Ogg Theora+Vorbis can change that but Apple and Nokia are fighting it. They want their preferred patent-encumbered formats to become the standard means for distributing video online. This is a real problem for anyone who can’t pay for the relevant patent licenses, which means all free software hackers.

“Ogg” is a wrapper that ties together “Theora” encoded video and “Vorbis” encoded sound. Together, Ogg Theora+Vorbis give users a way to see movies on your computer. Ogg Vorbis+Theora are not known to be encumbered by any patents (the only applicable patent on Theora’s predecessor, called “VP3”, was licensed for everyone to use in any way they want). Ogg Theora+Vorbis are implementable on nearly all modern computers. There is free software (zero-cost and freely to sharable and modifiable) to make and play Ogg Vorbis+Theora movies.

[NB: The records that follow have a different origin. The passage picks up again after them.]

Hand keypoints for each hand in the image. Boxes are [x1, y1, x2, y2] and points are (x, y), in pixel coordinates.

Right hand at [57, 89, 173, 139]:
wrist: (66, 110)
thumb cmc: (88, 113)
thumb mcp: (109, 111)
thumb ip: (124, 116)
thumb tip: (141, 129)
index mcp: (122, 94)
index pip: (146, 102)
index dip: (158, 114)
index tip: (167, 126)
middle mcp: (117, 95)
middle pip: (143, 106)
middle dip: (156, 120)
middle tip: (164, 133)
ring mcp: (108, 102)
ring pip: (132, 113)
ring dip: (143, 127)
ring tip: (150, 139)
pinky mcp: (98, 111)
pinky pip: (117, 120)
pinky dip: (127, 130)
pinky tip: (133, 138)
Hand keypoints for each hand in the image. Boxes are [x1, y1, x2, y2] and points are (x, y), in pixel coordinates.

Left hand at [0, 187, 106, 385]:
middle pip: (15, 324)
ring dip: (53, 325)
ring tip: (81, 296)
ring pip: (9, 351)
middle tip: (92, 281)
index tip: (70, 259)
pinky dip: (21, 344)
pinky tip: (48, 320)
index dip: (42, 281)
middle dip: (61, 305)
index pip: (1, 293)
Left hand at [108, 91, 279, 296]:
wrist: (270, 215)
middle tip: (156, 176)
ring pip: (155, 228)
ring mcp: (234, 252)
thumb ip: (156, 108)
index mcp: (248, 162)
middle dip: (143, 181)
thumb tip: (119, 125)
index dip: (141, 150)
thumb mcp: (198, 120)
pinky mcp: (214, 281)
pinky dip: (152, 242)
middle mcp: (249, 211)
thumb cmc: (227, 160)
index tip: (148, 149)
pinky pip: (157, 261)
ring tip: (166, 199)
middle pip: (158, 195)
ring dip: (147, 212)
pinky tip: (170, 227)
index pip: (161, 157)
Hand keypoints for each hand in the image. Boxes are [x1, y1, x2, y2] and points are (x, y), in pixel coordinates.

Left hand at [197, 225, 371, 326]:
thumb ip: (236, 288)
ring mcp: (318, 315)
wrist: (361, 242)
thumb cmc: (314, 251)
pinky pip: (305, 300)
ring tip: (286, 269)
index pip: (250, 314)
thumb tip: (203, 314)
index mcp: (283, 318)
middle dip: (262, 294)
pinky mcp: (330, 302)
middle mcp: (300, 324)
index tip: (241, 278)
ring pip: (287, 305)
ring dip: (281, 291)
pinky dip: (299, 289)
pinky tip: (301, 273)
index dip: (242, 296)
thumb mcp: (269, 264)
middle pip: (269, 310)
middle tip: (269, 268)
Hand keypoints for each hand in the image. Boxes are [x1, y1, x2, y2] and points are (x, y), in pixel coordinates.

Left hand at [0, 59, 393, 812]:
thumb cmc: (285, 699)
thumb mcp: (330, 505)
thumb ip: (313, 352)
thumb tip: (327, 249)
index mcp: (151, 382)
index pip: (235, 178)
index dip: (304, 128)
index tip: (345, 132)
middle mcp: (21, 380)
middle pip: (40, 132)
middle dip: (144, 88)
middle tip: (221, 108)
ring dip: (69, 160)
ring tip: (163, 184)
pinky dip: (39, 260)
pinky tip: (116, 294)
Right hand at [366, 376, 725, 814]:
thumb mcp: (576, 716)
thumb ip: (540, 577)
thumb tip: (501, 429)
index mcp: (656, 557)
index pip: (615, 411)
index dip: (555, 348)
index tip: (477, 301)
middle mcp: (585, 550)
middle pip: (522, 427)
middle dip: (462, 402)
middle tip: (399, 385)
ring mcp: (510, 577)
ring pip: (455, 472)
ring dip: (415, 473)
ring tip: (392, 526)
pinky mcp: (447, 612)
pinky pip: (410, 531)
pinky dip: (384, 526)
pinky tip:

Ogg Vorbis+Theora are a great basis for interoperability and a fine choice to recommend in any standard that uses multimedia files precisely because everyone can use Ogg Theora+Vorbis.

Ogg Theora+Vorbis was in the drafts for the next generation of HTML (the lingua franca of webpages) as a suggestion; nobody would have been required to implement support for Ogg Theora+Vorbis. But that didn’t stop the proprietors from complaining.

What’s the holdup?

Ian Hickson, speaking for the HTML5 working group, recently announced that he removed the suggested Ogg Theora+Vorbis language from the HTML5 specification. The replacement language says that there should be unencumbered common audio and video formats in HTML but it doesn’t suggest any specific means of accomplishing that.

How did this situation come to pass? What happened between the time this spec was drafted and now? Corporate influence, in a nutshell. Apple and Nokia’s complaints have found an ear with those working on HTML specs.

What can you do to stop this? Raise the issue far and wide with everyone, even non-technical computer users. It’s time that these issues no longer live exclusively in the realm where only geeks tread.